The coldest winter since 1966 in Asia sent gas and coal prices soaring earlier this month. At the same time, it exposed weaknesses in the supply chain that left Asian LNG buyers scrambling to secure all the gas they needed for suddenly spiking electricity and heating demand. It also exposed some differences between commodity traders and oil supermajors that suggest the latter may be better placed to benefit from other price spikes as well.
“Some of our long-term contracts include possibilities for diversions. We are ‘reshuffling’ cargoes that are flexible to direct them to premium markets,” an unnamed source from one supermajor told Reuters.
“On the European market, we can still buy pipe gas and therefore substitute it for a commitment to supply LNG. Once your delivery commitments in Europe are covered in pipe gas, the cargoes that were planned for this area can be repositioned where there is demand,” the Reuters source added.
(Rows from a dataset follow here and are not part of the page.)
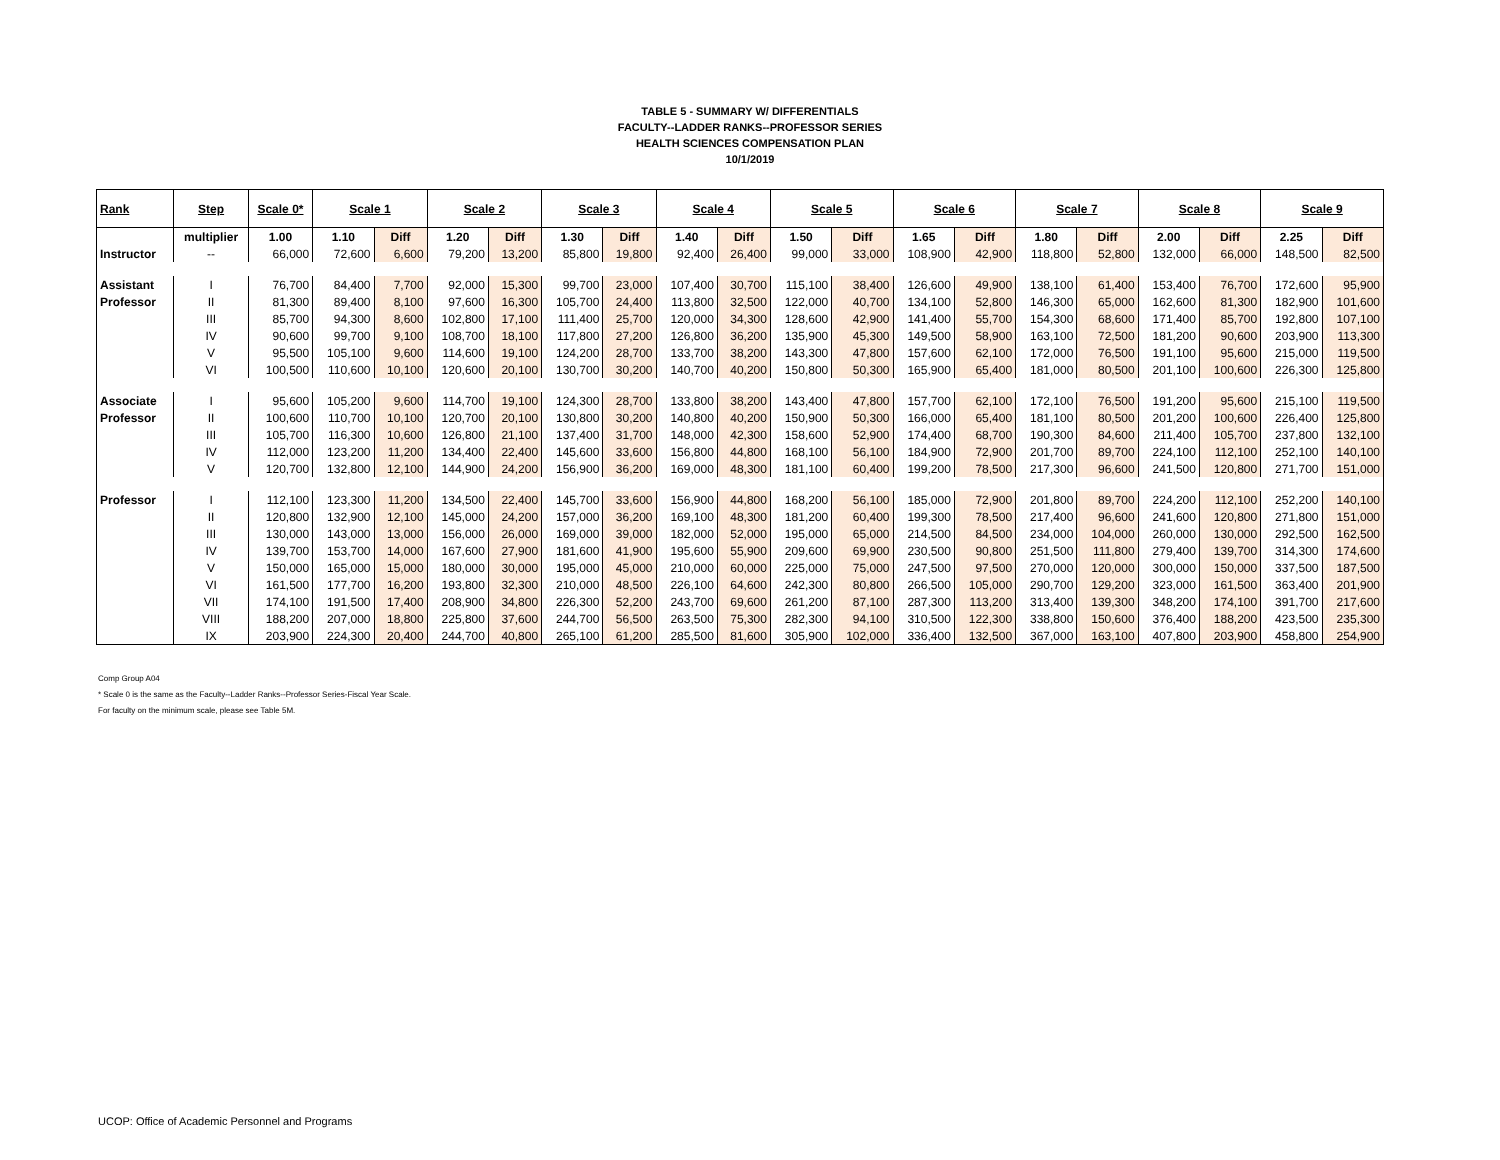TABLE 5 - SUMMARY W/ DIFFERENTIALS
FACULTY--LADDER RANKS--PROFESSOR SERIES
HEALTH SCIENCES COMPENSATION PLAN
10/1/2019
| Rank | Step | Scale 0* | Scale 1 | | Scale 2 | | Scale 3 | | Scale 4 | | Scale 5 | | Scale 6 | | Scale 7 | | Scale 8 | | Scale 9 | |
| --- | --- | --- | --- | --- | --- | --- | --- | --- | --- | --- | --- | --- | --- | --- | --- | --- | --- | --- | --- | --- |
| | multiplier | 1.00 | 1.10 | Diff | 1.20 | Diff | 1.30 | Diff | 1.40 | Diff | 1.50 | Diff | 1.65 | Diff | 1.80 | Diff | 2.00 | Diff | 2.25 | Diff |
| Instructor | -- | 66,000 | 72,600 | 6,600 | 79,200 | 13,200 | 85,800 | 19,800 | 92,400 | 26,400 | 99,000 | 33,000 | 108,900 | 42,900 | 118,800 | 52,800 | 132,000 | 66,000 | 148,500 | 82,500 |
| Assistant | I | 76,700 | 84,400 | 7,700 | 92,000 | 15,300 | 99,700 | 23,000 | 107,400 | 30,700 | 115,100 | 38,400 | 126,600 | 49,900 | 138,100 | 61,400 | 153,400 | 76,700 | 172,600 | 95,900 |
| Professor | II | 81,300 | 89,400 | 8,100 | 97,600 | 16,300 | 105,700 | 24,400 | 113,800 | 32,500 | 122,000 | 40,700 | 134,100 | 52,800 | 146,300 | 65,000 | 162,600 | 81,300 | 182,900 | 101,600 |
| | III | 85,700 | 94,300 | 8,600 | 102,800 | 17,100 | 111,400 | 25,700 | 120,000 | 34,300 | 128,600 | 42,900 | 141,400 | 55,700 | 154,300 | 68,600 | 171,400 | 85,700 | 192,800 | 107,100 |
| | IV | 90,600 | 99,700 | 9,100 | 108,700 | 18,100 | 117,800 | 27,200 | 126,800 | 36,200 | 135,900 | 45,300 | 149,500 | 58,900 | 163,100 | 72,500 | 181,200 | 90,600 | 203,900 | 113,300 |
| | V | 95,500 | 105,100 | 9,600 | 114,600 | 19,100 | 124,200 | 28,700 | 133,700 | 38,200 | 143,300 | 47,800 | 157,600 | 62,100 | 172,000 | 76,500 | 191,100 | 95,600 | 215,000 | 119,500 |
| | VI | 100,500 | 110,600 | 10,100 | 120,600 | 20,100 | 130,700 | 30,200 | 140,700 | 40,200 | 150,800 | 50,300 | 165,900 | 65,400 | 181,000 | 80,500 | 201,100 | 100,600 | 226,300 | 125,800 |
| Associate | I | 95,600 | 105,200 | 9,600 | 114,700 | 19,100 | 124,300 | 28,700 | 133,800 | 38,200 | 143,400 | 47,800 | 157,700 | 62,100 | 172,100 | 76,500 | 191,200 | 95,600 | 215,100 | 119,500 |
| Professor | II | 100,600 | 110,700 | 10,100 | 120,700 | 20,100 | 130,800 | 30,200 | 140,800 | 40,200 | 150,900 | 50,300 | 166,000 | 65,400 | 181,100 | 80,500 | 201,200 | 100,600 | 226,400 | 125,800 |
| | III | 105,700 | 116,300 | 10,600 | 126,800 | 21,100 | 137,400 | 31,700 | 148,000 | 42,300 | 158,600 | 52,900 | 174,400 | 68,700 | 190,300 | 84,600 | 211,400 | 105,700 | 237,800 | 132,100 |
| | IV | 112,000 | 123,200 | 11,200 | 134,400 | 22,400 | 145,600 | 33,600 | 156,800 | 44,800 | 168,100 | 56,100 | 184,900 | 72,900 | 201,700 | 89,700 | 224,100 | 112,100 | 252,100 | 140,100 |
| | V | 120,700 | 132,800 | 12,100 | 144,900 | 24,200 | 156,900 | 36,200 | 169,000 | 48,300 | 181,100 | 60,400 | 199,200 | 78,500 | 217,300 | 96,600 | 241,500 | 120,800 | 271,700 | 151,000 |
| Professor | I | 112,100 | 123,300 | 11,200 | 134,500 | 22,400 | 145,700 | 33,600 | 156,900 | 44,800 | 168,200 | 56,100 | 185,000 | 72,900 | 201,800 | 89,700 | 224,200 | 112,100 | 252,200 | 140,100 |
| | II | 120,800 | 132,900 | 12,100 | 145,000 | 24,200 | 157,000 | 36,200 | 169,100 | 48,300 | 181,200 | 60,400 | 199,300 | 78,500 | 217,400 | 96,600 | 241,600 | 120,800 | 271,800 | 151,000 |
| | III | 130,000 | 143,000 | 13,000 | 156,000 | 26,000 | 169,000 | 39,000 | 182,000 | 52,000 | 195,000 | 65,000 | 214,500 | 84,500 | 234,000 | 104,000 | 260,000 | 130,000 | 292,500 | 162,500 |
| | IV | 139,700 | 153,700 | 14,000 | 167,600 | 27,900 | 181,600 | 41,900 | 195,600 | 55,900 | 209,600 | 69,900 | 230,500 | 90,800 | 251,500 | 111,800 | 279,400 | 139,700 | 314,300 | 174,600 |
| | V | 150,000 | 165,000 | 15,000 | 180,000 | 30,000 | 195,000 | 45,000 | 210,000 | 60,000 | 225,000 | 75,000 | 247,500 | 97,500 | 270,000 | 120,000 | 300,000 | 150,000 | 337,500 | 187,500 |
| | VI | 161,500 | 177,700 | 16,200 | 193,800 | 32,300 | 210,000 | 48,500 | 226,100 | 64,600 | 242,300 | 80,800 | 266,500 | 105,000 | 290,700 | 129,200 | 323,000 | 161,500 | 363,400 | 201,900 |
| | VII | 174,100 | 191,500 | 17,400 | 208,900 | 34,800 | 226,300 | 52,200 | 243,700 | 69,600 | 261,200 | 87,100 | 287,300 | 113,200 | 313,400 | 139,300 | 348,200 | 174,100 | 391,700 | 217,600 |
| | VIII | 188,200 | 207,000 | 18,800 | 225,800 | 37,600 | 244,700 | 56,500 | 263,500 | 75,300 | 282,300 | 94,100 | 310,500 | 122,300 | 338,800 | 150,600 | 376,400 | 188,200 | 423,500 | 235,300 |
| | IX | 203,900 | 224,300 | 20,400 | 244,700 | 40,800 | 265,100 | 61,200 | 285,500 | 81,600 | 305,900 | 102,000 | 336,400 | 132,500 | 367,000 | 163,100 | 407,800 | 203,900 | 458,800 | 254,900 |
Comp Group A04
* Scale 0 is the same as the Faculty--Ladder Ranks--Professor Series-Fiscal Year Scale.
For faculty on the minimum scale, please see Table 5M.
UCOP: Office of Academic Personnel and Programs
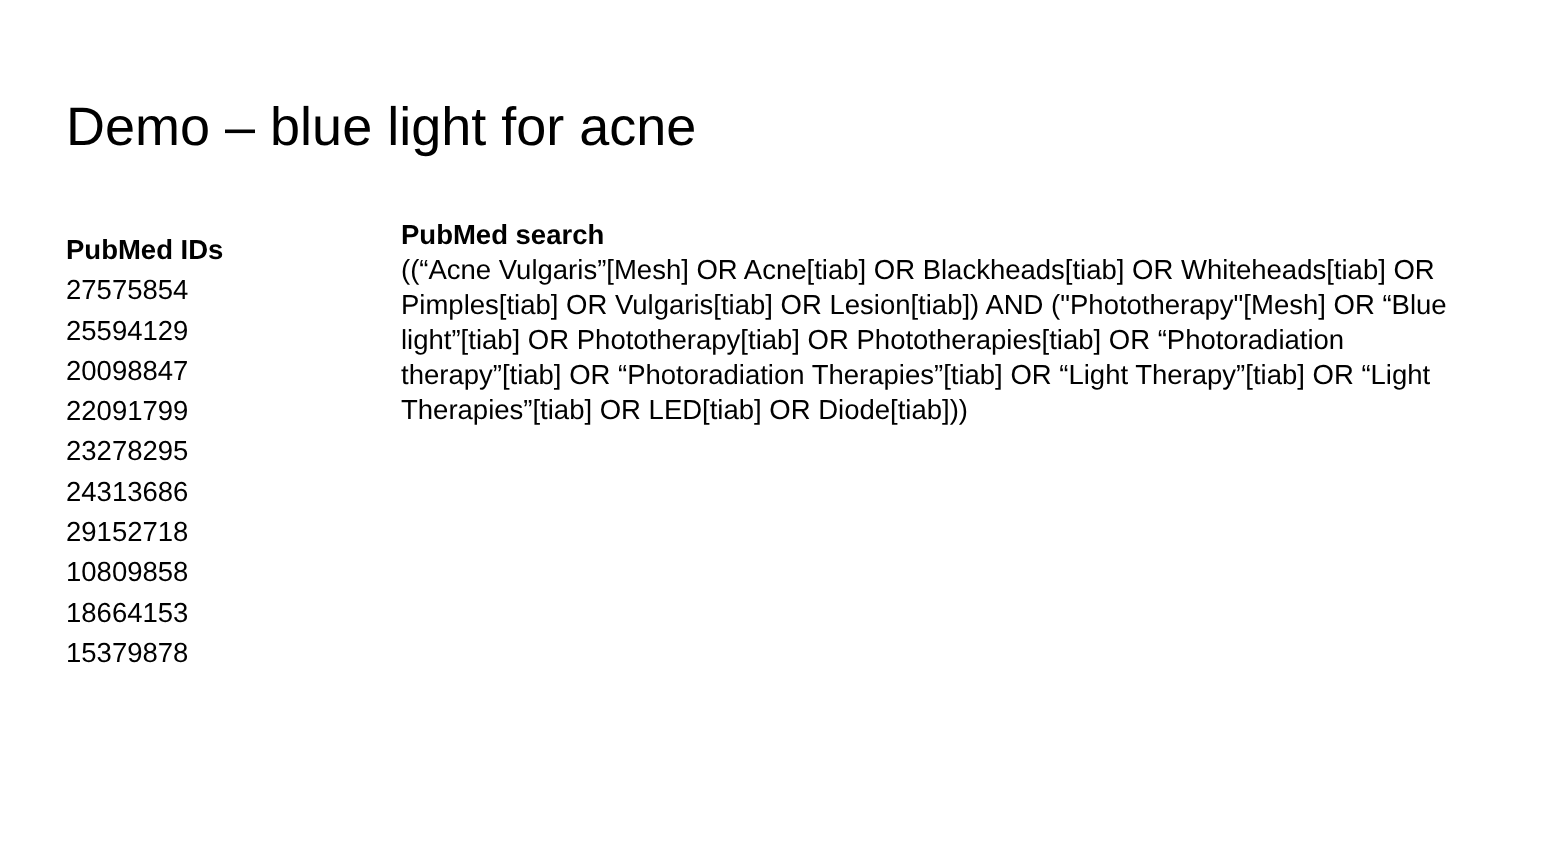Demo – blue light for acne
PubMed IDs
27575854
25594129
20098847
22091799
23278295
24313686
29152718
10809858
18664153
15379878
PubMed search
((“Acne Vulgaris”[Mesh] OR Acne[tiab] OR Blackheads[tiab] OR Whiteheads[tiab] OR Pimples[tiab] OR Vulgaris[tiab] OR Lesion[tiab]) AND ("Phototherapy"[Mesh] OR “Blue light”[tiab] OR Phototherapy[tiab] OR Phototherapies[tiab] OR “Photoradiation therapy”[tiab] OR “Photoradiation Therapies”[tiab] OR “Light Therapy”[tiab] OR “Light Therapies”[tiab] OR LED[tiab] OR Diode[tiab]))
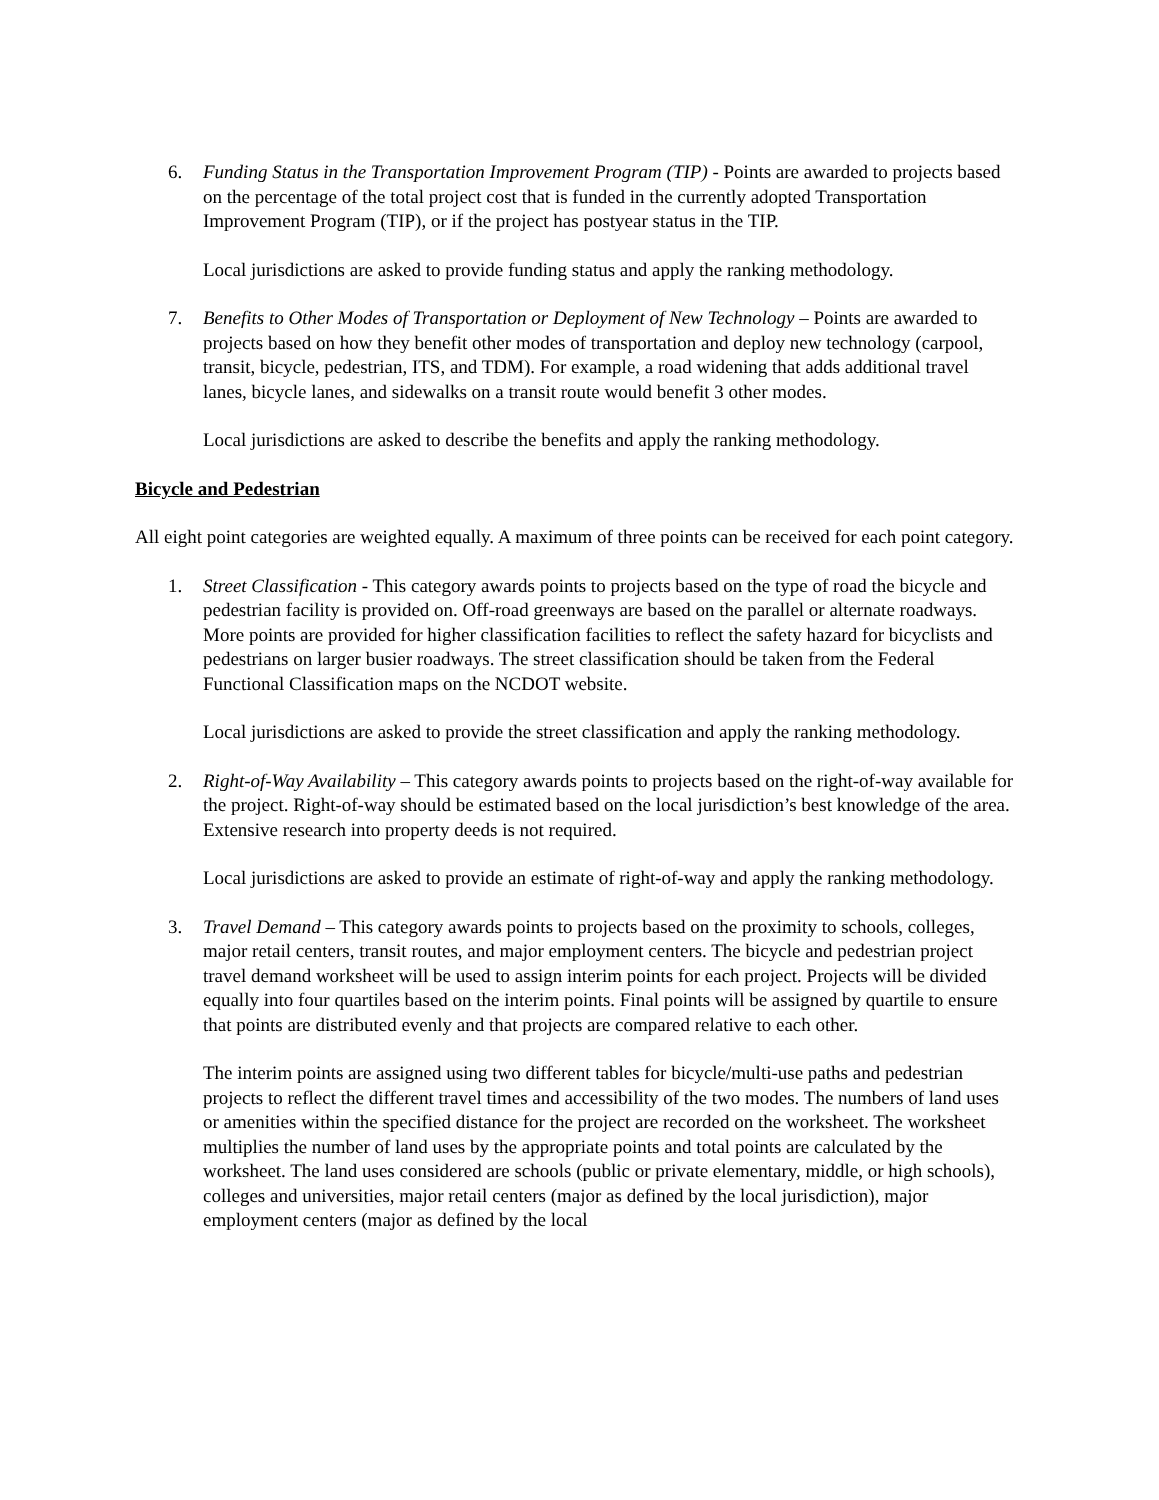6. Funding Status in the Transportation Improvement Program (TIP) - Points are awarded to projects based on the percentage of the total project cost that is funded in the currently adopted Transportation Improvement Program (TIP), or if the project has postyear status in the TIP.
Local jurisdictions are asked to provide funding status and apply the ranking methodology.
7. Benefits to Other Modes of Transportation or Deployment of New Technology – Points are awarded to projects based on how they benefit other modes of transportation and deploy new technology (carpool, transit, bicycle, pedestrian, ITS, and TDM). For example, a road widening that adds additional travel lanes, bicycle lanes, and sidewalks on a transit route would benefit 3 other modes.
Local jurisdictions are asked to describe the benefits and apply the ranking methodology.
Bicycle and Pedestrian
All eight point categories are weighted equally. A maximum of three points can be received for each point category.
1. Street Classification - This category awards points to projects based on the type of road the bicycle and pedestrian facility is provided on. Off-road greenways are based on the parallel or alternate roadways. More points are provided for higher classification facilities to reflect the safety hazard for bicyclists and pedestrians on larger busier roadways. The street classification should be taken from the Federal Functional Classification maps on the NCDOT website.
Local jurisdictions are asked to provide the street classification and apply the ranking methodology.
2. Right-of-Way Availability – This category awards points to projects based on the right-of-way available for the project. Right-of-way should be estimated based on the local jurisdiction’s best knowledge of the area. Extensive research into property deeds is not required.
Local jurisdictions are asked to provide an estimate of right-of-way and apply the ranking methodology.
3. Travel Demand – This category awards points to projects based on the proximity to schools, colleges, major retail centers, transit routes, and major employment centers. The bicycle and pedestrian project travel demand worksheet will be used to assign interim points for each project. Projects will be divided equally into four quartiles based on the interim points. Final points will be assigned by quartile to ensure that points are distributed evenly and that projects are compared relative to each other.
The interim points are assigned using two different tables for bicycle/multi-use paths and pedestrian projects to reflect the different travel times and accessibility of the two modes. The numbers of land uses or amenities within the specified distance for the project are recorded on the worksheet. The worksheet multiplies the number of land uses by the appropriate points and total points are calculated by the worksheet. The land uses considered are schools (public or private elementary, middle, or high schools), colleges and universities, major retail centers (major as defined by the local jurisdiction), major employment centers (major as defined by the local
The comment suggests it is more difficult for commodity traders to do this kind of supply swap, apparently regardless of their size. It makes sense: those that produce the commodity and have integrated operations at every stage of the supply chain would be more flexible when it comes to directing cargos to the clients that need them most urgently. And they may be set to continue enjoying high gas prices for a bit longer.
For starters, the Polar Vortex has brought cold temperatures to Europe, too, boosting its gas demand. For seconds, some large suppliers are having problems with their production capacity. Then there is the tanker issue that always arises when there is a sudden increase in demand for a commodity. LNG tankers have become scarce, which has added fuel to the price rally.
The rally is unlikely to last long, however, as the reasons for the price spike are only temporary. This means that the LNG joy of supermajors are about to disappear as soon as the Polar Vortex lets up. Yet their advantage over commodity traders will remain. According to the Reuters sources, supermajors with exposure to Qatari gas—the cheapest in the world—stand to benefit particularly.
Yet even more expensive supply, like the one from the Prelude FSPO, whose cost has been estimated at up to $13 billion, will be a good thing to have even after the price spike subsides. After all, seasonal spikes in gas demand tend to repeat.
On the other hand, the spike in prices this winter was on the spot market, with prices in Asia almost reaching $30 per million British thermal units versus just $2.60 per mmBtu in the United States. This, according to industry sources cited by Reuters, may lead buyers to opt for long-term, oil-indexed LNG supply contracts to avoid another price spike.
The long-term contracts would also benefit Big Oil LNG producers, however. The supermajors are pouring billions in new LNG production capacity, and it cannot all be sold on the spot market in mid-winter. Like U.S. producers, the majors need the security of long-term supply commitments. It is this security that would distinguish between the winners and the losers in the long-term LNG game.